In Annius und Thiudgif stellt Iris Kammerer dem Leser zwei Wegbegleiter zur Seite, bei denen er stellvertretend für hunderte Mitbetroffene die ganze Tragik hautnah mitverfolgen kann.


Aufmachung des Buches
Keine gebundene Ausgabe. Das ist wohl das größte Manko an diesem Buch, das eine schöne Hardcoverausgabe auf jeden Fall verdient hätte. Die Taschenbuchausgabe ist jedoch schön aufbereitet und auf dem Umschlag, der in verschieden Farbverläufen von Rot bis Schwarz gehalten ist, prangert in Hochglanz der Helm eines römischen Soldaten.

Das Buch ist in 25 Kapitel eingeteilt und am Ende des Buches findet man ein ausführliches Nachwort der Autorin, die Übersetzung des Eingangszitates, mit dem das Buch eingeleitet wird, ein Personenverzeichnis und eine Zeittafel.
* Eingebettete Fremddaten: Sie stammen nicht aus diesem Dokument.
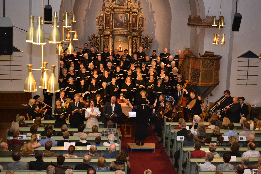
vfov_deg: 23.8
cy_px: 87
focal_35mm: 57
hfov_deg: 35.1
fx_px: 413
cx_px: 130
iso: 3200
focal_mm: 38
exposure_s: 1/60
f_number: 5
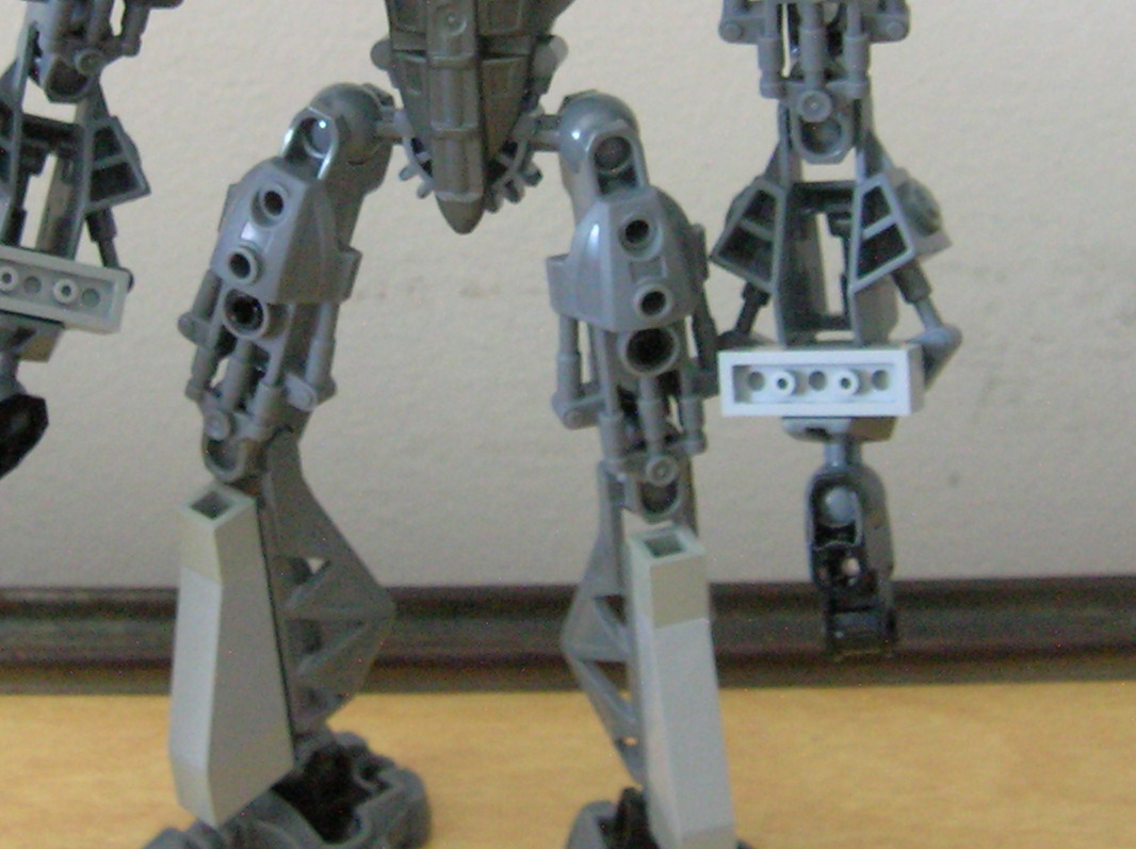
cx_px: 443
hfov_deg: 26.6
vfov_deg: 19.9
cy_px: 136
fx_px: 2393
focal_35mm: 73
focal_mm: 5.7
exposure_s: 1.67
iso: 200
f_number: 2.9
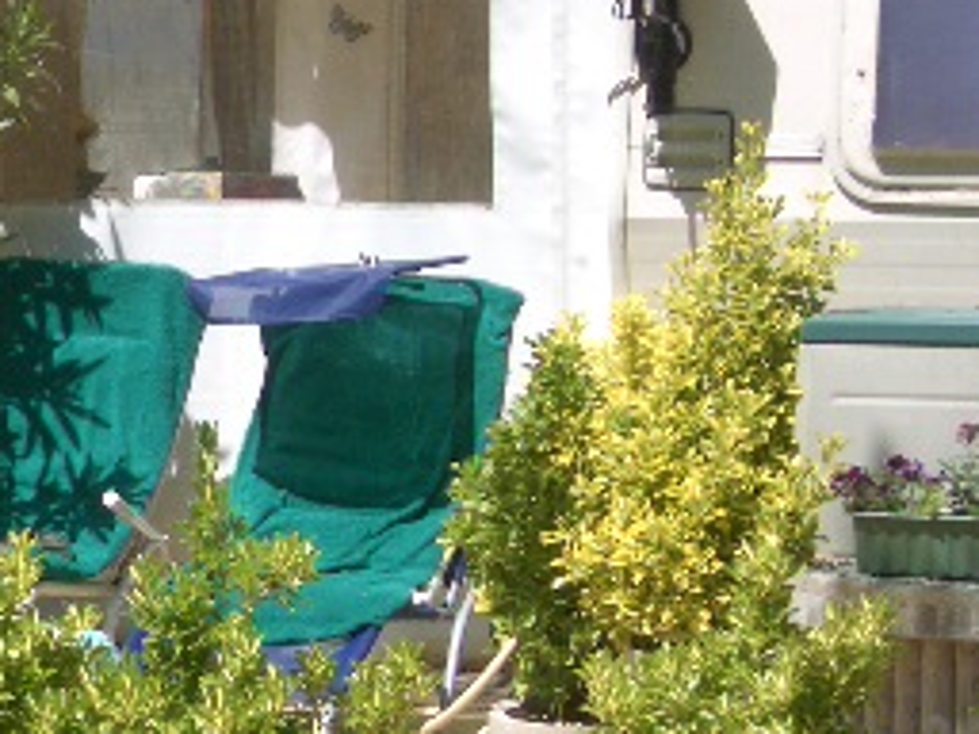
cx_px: -69
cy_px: 401
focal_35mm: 155
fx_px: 4384
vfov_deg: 9.6
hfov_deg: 12.5
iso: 50
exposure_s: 1/800
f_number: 3.5
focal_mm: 10.2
Als Bonus wurden am Beginn des Buches zwei Karten, eine von „Germania Magna“ und eine von „Belgica“, eingefügt. Auf diesen findet man die römischen Militäranlagen in augustinischer/tiberischer Zeit.


Fazit
Kein leichtes Buch. Kein einfaches Buch und auch kein unterhaltsames Buch.
"Varus" von Iris Kammerer gewährt einen tiefen Einblick in ein Ereignis, dessen Auswirkungen noch heute nicht zu begreifen sind. Was wäre, wenn Varus die Schlacht gewonnen hätte? Wie würde Deutschland heute aussehen? Wo wären heute die Landesgrenzen, wie wäre die Kultur? Fragen, auf die es keine Antwort gibt.
Leser, die sich für die Vergangenheit und vor allem für Geschichte interessieren, werden mit diesem Buch einen prägenden Einblick in das Geschehen vor 2000 Jahren erhalten. Wer jedoch leichte Unterhaltung sucht, wird mit diesem Buch nicht glücklich sein.
„Varus“ lässt einen nachdenklich und aufgewühlt zurück, obwohl - oder gerade deshalb - es weder blutrünstig noch äußerst brutal geschrieben ist.
Ein Buch, welches uneingeschränkt zu empfehlen ist!